Quatrièmement, les propositions concernant les consommateurs.

Lorsque l'on a auditionné les ministères, ils nous ont parlé d'une mesure « phare », à savoir la création d'un site internet sur les procédures de retrait-rappel, et d'une application pour smartphone. La DGS, c'est-à-dire le ministère de la santé, a eu cette idée géniale. Mais le ministère de l'économie a eu la même, et le ministère de l'agriculture aussi. On s'est donc retrouvé avec trois sites internet et trois applications smartphone. Cela ne fonctionne pas. Cela prouve qu'il y a un problème de communication et des lacunes.
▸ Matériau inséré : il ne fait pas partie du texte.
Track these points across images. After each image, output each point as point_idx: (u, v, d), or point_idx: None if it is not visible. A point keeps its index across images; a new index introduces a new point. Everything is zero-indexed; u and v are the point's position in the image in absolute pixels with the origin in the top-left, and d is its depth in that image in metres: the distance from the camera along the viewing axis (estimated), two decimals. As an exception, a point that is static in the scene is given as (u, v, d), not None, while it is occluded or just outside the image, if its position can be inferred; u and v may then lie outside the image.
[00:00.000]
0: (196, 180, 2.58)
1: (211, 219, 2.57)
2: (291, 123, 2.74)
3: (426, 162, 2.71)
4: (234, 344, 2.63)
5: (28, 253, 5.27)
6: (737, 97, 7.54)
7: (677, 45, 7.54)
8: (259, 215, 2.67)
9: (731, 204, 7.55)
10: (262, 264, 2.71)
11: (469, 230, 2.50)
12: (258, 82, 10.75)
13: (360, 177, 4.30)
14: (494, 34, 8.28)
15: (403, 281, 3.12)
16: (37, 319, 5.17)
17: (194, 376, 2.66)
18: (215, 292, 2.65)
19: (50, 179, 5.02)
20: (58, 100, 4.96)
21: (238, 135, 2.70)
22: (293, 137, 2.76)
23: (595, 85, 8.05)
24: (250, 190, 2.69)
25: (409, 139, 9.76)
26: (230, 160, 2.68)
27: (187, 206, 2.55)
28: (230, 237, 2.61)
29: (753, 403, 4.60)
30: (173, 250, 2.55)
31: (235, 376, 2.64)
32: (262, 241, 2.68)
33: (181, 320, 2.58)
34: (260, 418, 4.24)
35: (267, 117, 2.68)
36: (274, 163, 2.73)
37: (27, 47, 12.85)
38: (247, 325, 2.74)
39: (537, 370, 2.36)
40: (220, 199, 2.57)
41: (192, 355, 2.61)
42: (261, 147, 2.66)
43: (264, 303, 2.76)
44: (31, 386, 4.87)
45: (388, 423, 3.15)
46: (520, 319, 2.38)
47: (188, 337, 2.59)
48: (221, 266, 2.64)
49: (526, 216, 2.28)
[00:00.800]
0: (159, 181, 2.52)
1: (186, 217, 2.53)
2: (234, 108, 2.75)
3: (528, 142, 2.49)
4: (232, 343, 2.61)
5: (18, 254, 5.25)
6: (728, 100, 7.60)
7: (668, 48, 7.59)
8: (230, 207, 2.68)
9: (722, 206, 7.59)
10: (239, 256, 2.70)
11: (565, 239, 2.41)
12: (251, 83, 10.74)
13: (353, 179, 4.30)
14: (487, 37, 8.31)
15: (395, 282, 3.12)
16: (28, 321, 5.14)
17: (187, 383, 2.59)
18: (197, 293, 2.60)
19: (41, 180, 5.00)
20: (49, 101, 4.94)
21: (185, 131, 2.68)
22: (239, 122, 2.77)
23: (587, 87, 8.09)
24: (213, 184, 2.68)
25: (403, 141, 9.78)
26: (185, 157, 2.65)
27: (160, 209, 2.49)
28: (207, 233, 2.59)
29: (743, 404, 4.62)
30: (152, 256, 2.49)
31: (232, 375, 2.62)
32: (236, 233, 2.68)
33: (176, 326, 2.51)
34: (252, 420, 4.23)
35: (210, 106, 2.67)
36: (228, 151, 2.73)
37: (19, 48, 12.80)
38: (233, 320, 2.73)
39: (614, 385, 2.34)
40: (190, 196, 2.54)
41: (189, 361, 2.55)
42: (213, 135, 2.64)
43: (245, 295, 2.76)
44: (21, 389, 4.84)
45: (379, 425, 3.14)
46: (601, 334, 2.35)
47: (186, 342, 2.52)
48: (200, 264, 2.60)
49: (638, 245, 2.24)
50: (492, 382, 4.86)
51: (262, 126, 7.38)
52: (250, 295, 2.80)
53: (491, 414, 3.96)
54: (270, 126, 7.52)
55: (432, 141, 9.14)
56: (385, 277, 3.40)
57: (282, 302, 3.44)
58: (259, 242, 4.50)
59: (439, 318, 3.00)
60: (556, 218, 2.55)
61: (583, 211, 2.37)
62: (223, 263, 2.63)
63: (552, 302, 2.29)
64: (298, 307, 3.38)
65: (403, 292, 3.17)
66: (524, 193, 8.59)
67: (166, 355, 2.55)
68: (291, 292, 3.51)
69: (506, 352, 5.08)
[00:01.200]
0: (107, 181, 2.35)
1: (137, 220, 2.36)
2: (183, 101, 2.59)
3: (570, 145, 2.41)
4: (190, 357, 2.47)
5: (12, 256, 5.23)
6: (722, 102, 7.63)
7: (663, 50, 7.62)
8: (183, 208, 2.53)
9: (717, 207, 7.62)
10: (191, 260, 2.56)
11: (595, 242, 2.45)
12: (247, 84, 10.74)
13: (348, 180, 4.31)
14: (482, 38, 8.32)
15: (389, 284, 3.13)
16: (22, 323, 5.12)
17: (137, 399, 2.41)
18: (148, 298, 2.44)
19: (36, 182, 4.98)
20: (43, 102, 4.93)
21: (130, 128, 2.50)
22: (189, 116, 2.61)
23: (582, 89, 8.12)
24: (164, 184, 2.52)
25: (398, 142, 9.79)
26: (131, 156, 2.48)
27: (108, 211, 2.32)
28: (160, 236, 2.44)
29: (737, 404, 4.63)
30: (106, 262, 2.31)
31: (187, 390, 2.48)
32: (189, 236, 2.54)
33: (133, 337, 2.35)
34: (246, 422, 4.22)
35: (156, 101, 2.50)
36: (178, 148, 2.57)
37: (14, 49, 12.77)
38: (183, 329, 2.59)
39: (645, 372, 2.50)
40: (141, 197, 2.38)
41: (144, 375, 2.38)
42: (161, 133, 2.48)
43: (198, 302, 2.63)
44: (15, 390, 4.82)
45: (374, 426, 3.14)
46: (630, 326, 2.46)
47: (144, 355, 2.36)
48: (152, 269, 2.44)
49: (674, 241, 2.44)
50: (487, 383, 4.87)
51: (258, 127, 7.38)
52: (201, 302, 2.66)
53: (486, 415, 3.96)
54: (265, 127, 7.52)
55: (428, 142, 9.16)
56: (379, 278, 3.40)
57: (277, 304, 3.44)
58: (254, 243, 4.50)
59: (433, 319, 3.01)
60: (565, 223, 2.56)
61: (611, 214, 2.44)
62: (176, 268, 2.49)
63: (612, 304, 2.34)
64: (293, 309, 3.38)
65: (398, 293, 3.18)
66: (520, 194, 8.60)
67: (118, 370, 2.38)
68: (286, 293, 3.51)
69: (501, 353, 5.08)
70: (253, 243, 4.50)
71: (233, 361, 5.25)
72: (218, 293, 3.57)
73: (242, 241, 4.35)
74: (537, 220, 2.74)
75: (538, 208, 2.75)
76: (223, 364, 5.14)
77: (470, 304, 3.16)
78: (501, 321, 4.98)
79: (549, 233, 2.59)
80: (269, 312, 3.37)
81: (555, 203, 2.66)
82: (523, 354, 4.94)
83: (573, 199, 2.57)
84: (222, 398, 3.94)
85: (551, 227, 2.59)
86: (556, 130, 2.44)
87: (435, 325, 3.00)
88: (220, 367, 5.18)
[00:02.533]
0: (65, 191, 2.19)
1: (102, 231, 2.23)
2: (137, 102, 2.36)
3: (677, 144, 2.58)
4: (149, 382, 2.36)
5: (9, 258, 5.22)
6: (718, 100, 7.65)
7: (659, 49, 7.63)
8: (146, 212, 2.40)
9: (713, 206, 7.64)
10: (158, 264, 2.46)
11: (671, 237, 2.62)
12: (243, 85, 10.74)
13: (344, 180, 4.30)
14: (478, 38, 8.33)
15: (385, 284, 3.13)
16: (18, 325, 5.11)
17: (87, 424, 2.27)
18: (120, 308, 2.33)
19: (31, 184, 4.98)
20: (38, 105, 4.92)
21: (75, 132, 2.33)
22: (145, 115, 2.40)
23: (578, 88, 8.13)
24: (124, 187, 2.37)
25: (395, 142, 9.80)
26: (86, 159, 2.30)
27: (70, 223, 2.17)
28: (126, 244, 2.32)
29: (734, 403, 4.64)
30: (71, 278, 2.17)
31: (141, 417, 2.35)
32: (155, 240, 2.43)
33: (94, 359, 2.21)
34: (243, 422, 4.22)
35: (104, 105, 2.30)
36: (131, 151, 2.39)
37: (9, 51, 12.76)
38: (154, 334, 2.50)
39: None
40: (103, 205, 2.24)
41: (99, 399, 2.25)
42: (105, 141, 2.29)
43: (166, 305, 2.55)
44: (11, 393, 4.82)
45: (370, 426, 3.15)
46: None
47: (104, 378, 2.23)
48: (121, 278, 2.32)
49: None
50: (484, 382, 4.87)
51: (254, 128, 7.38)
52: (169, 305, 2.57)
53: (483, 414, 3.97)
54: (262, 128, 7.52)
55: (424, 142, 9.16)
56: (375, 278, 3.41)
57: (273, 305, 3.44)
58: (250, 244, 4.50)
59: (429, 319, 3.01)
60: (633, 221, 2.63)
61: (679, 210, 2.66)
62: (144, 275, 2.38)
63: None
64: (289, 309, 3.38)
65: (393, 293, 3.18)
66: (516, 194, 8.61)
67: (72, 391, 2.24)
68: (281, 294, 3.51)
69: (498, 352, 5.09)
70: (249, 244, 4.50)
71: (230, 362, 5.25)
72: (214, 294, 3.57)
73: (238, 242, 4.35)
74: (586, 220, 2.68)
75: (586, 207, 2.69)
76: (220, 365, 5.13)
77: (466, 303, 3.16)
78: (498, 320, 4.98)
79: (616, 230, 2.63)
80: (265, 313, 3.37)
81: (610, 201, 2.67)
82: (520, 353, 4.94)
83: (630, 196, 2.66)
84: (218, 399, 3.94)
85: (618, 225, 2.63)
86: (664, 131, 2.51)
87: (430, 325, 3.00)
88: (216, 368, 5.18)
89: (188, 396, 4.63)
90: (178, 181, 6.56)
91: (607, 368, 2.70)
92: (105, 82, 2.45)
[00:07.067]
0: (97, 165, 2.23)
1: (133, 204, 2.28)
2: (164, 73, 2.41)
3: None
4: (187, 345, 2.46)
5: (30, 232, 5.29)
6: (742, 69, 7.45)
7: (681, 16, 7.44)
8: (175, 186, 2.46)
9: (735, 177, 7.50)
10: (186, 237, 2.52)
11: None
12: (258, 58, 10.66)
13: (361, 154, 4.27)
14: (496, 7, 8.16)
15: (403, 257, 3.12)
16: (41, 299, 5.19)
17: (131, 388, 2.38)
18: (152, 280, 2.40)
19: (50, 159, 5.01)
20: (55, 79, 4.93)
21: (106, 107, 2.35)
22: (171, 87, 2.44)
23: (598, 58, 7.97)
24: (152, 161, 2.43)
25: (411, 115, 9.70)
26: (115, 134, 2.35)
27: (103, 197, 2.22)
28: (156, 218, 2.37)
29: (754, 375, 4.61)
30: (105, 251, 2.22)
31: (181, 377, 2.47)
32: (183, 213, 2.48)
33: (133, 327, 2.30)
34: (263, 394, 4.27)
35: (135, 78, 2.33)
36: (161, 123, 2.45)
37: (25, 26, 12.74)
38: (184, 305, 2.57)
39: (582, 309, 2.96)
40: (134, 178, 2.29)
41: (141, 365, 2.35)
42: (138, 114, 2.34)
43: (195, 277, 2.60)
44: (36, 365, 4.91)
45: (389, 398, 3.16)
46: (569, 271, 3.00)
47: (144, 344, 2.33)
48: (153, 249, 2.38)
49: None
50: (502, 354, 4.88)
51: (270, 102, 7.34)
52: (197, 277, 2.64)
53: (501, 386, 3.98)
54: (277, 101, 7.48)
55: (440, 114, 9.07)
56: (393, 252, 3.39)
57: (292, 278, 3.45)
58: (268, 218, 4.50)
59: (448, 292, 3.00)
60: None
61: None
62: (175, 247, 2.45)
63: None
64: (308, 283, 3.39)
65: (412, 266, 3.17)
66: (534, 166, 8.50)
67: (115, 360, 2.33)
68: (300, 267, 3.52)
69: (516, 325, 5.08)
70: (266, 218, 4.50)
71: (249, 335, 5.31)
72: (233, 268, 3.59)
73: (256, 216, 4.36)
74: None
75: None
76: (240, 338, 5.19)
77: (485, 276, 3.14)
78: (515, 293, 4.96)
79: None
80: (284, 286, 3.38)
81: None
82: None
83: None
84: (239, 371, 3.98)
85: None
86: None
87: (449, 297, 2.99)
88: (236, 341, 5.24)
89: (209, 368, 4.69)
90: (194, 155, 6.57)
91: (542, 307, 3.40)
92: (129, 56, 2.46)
IL faut qu'il y ait un seul site internet, une seule application smartphone, pour avertir nos concitoyens qu'un problème de sécurité sanitaire affecte un des produits qu'ils consomment.

On doit également permettre aux citoyens qui estiment avoir subi des préjudices liés à la consommation d'un produit de se regrouper en association, et de porter plainte. Pourquoi seules les associations accréditées, comme par exemple l'Union fédérale des consommateurs (UFC)-Que Choisir, pourraient-elles porter la plainte d'un ensemble de personnes ? Si certains citoyens ont décidé de porter plainte, qu'ils se regroupent et portent plainte ! C'est déjà possible depuis la précédente législature, mais on doit accélérer le mouvement et rendre la procédure plus souple, tout en se protégeant de certaines attaques qui pourraient venir de l'extérieur. Le cas s'est déjà produit avec une association qui s'était créée pour nuire à un industriel français.

Enfin, nous devons travailler sur un système automatique de blocage en caisse pour éviter qu'un produit contaminé – bouteille d'eau, pack de lait, fromage, etc. – ne sorte du magasin – c'est aujourd'hui possible, même si l'industriel a mis le distributeur au courant.

En tant que rapporteur, je pense qu'il faut développer le QR code et supprimer le code-barres EAN-13 standard. L'avantage du QR code, c'est qu'il peut contenir de nombreuses informations, comme des numéros de lot, des dates de péremption, et bien d'autres encore.

L'Europe y travaille. En tant que parlementaires, nous devons y travailler. Il faut mettre au point des moyens modernes, afin de sécuriser nos concitoyens. On pourrait rendre possible l'utilisation des données personnelles liées au paiement d'un produit qui présente un risque grave pour la santé. Cela peut faire peur, mais il est utile de savoir, par exemple, que c'est M. ou Mme X qui a acheté ce produit. Si le produit a été payé par carte bancaire, on fait le lien entre le QR code, le jour du paiement, le numéro du lot du produit, la personne dont on récupère les coordonnées via les banques, avec son numéro de téléphone, son email, son adresse. On envoie alors à M. X ou à Mme X un courrier, un courriel, un texto, un coup de téléphone.

Il ne s'agit pas de transmettre les coordonnées de l'ensemble des clients, mais de pouvoir les utiliser en cas de crise sanitaire grave. Et il faudrait toujours passer par un intermédiaire, qui s'occuperait de la transmission. C'est vers cela qu'il faut s'orienter, puisque aujourd'hui, l'industriel n'est en aucun cas capable d'appeler son client.

Il y a cinquante ans, quand on allait acheter son fromage chez le fromager du coin, en cas de problème on était capable de savoir qui avait acheté tel produit. Aujourd'hui, dans un magasin Leclerc, ou Carrefour, on ne connaît plus son client. Voilà pourquoi il faut pouvoir créer des passerelles qui permettent d'identifier le client en cas de crise sanitaire grave.

Voilà l'ensemble des propositions qui seront faites. Ce sont des propositions disruptives. Je sais que certains ministères ne sont pas spécialement heureux de la tournure que prend ce rapport. Mais il est le résultat des auditions que nous avons tous menées et écoutées attentivement. J'ajoute que le Conseil national de la consommation (CNC), dans son rapport, est allé dans le même sens.

Ce sont deux courants parallèles, exprimés chacun dans un rapport, remis presqu'à la même date. On doit donc travailler dans ce sens-là, même si cela fait bouger certaines cases dans certaines administrations. De toute façon, on sait bien que lorsque l'on déplace un curseur, il y a d'un côté ceux qui sont contents, et de l'autre des mécontents.